The idea of the extern
keyword is that it allows for what is known as late-binding which means that the entity referred to by the symbol (the name) will not be done during the T compiler’s symbol processing stage but rather left up to the backend compiler to worry about. In this case the backend compiler is the cc
or C-compiler (currently testing with clang but anyone can be used).
This can be useful because currently there is no way to embed assembly inside of a T program and hence the only way we could interact with system calls would have to be through machine code in the form of an object file that is linked in at a later stage.
Example
To better explain the idea let’s take a look at two programs, one written in T (the first) and then one written in C (the second).
As for the T program what we have below is a simple program which has a test()
function which for the sake of the debugging facilities of the TLang compiler will be called upon program execution (hence no visible main()

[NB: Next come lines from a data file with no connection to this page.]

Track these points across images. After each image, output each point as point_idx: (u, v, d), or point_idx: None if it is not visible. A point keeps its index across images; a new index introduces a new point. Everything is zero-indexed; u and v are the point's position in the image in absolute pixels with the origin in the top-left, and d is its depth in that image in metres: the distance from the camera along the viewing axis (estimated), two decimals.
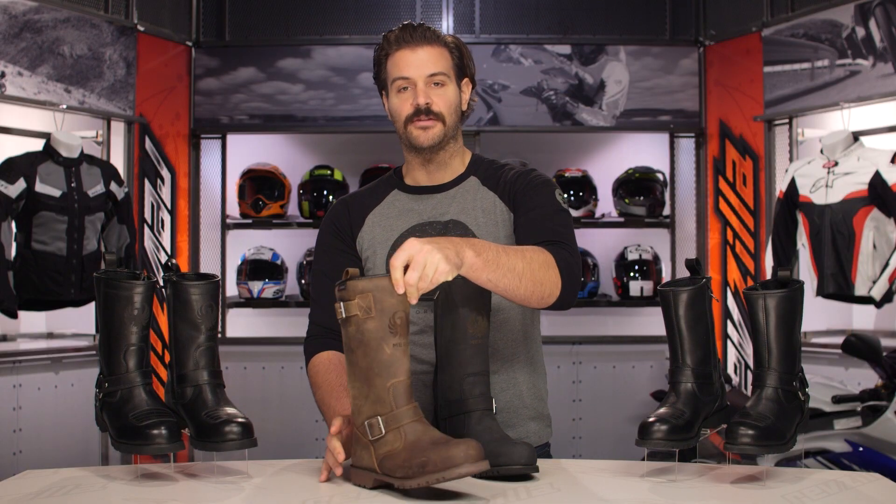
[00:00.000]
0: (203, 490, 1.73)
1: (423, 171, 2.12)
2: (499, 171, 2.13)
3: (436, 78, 2.04)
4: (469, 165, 2.14)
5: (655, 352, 5.34)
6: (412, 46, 2.03)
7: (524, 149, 5.53)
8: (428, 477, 1.57)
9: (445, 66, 2.05)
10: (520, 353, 2.10)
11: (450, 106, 2.06)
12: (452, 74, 2.06)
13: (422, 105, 2.02)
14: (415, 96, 2.03)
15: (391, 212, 2.12)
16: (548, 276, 1.84)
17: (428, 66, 2.03)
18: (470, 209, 2.08)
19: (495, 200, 2.08)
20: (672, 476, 1.79)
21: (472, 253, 1.71)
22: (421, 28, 2.05)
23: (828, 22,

). Inside this function we have a reference to two external symbols, one being a variable (or evar
) called ctr
of which we increment by 1 and the other being a function (or efunc
) named doWrite
. We then call this function (currently a standalone function call not within an expression must be embedded in a discard <expr>
statement).
module simple_extern;
extern efunc uint doWrite(uint fd, ubyte* buffer, uint count);
extern evar int ctr;
void test()
{
ctr = ctr + 1;
ubyte* buff;
discard doWrite(cast(uint)0, buff, cast(uint)1001);
}
Then for our C program we actually declare these symbols (the code that will be attached to their symbols during link time), as we can see we define the one as a variable with the initial value of 2 and as for doWrite(.., .., ..)
it simply calls the write
function from the unistd.h
header:
#include<unistd.h>
int ctr = 2;
unsigned int doWrite(unsigned int fd, unsigned char* buffer, unsigned int count)
{
write(fd, buffer, count+ctr);
}
Taking it for a spin 🚀️
Now the steps performed are the following:
- Compile the C program to an object file
- Generate it as a library, this is what the
-c
flag is for - else it would fail trying to link in the linux loader which expects amain
symbol (to be called by the_start
symbol) - We choose to output the object file to
file_io.o
- Run:
gcc source/tlang/testing/file_io.c -c -o file_io.o
- Generate it as a library, this is what the
- Compile the T program
- We specify the T program source file
simple_extern.t
- We also specify the
-ll
flag which tells the T compiler to pass the provided object filefile_io.o
to the C compiler to link it with the generated object file resulting from compiling the T-to-C transpiled C program - Run:
./tlang compile source/tlang/testing/simple_extern.t -sm HASHMAPPER -et true -pg true -ll file_io.o
- We specify the T program source file
NB*: This code is available on the
compiler_object
branch as of commitd548a066a63add60c2d587a8ad42ef04cd685e5c
if you want to test it
Running and testing
Now we will have a generated object file of which is executable (i.e. contains a main
function), this would be ./tlang.out
.
Running it with the command below might not show much because it doesn’t write anything to file descriptor 0
or standard output:
/tlang.out
However the program is most definitely running and furthermore the functions are being called with the correct values and the system call to write
is being made, we can confirm this by ptrace
-ing the program as follows:
strace -e trace=write ./tlang.out
This will output:
write(0, NULL, 1004) = -1 EFAULT (Bad address)
+++ exited with 0 +++
This is correct!
Here are some analysis points:
- Clang apparently makes any uninitialized pointer (our
ubyte* buffer
), well, initialized to0
(orNULL
) so we can understand that that is why the second argument isNULL
- Normally this isn’t the case as C compilers don’t do that.
- The first argument is
0
as we passed it that - The last argument is
count+ctr
which is 1001 added with whateverctr
was- If we recall,
ctr
was set to 2 initially - Before calling
doWrite(.., .., ..)
we setctr = ctr + 1
which would meanctr
is 3, therefore1001+3
is equal to1004
!
- If we recall,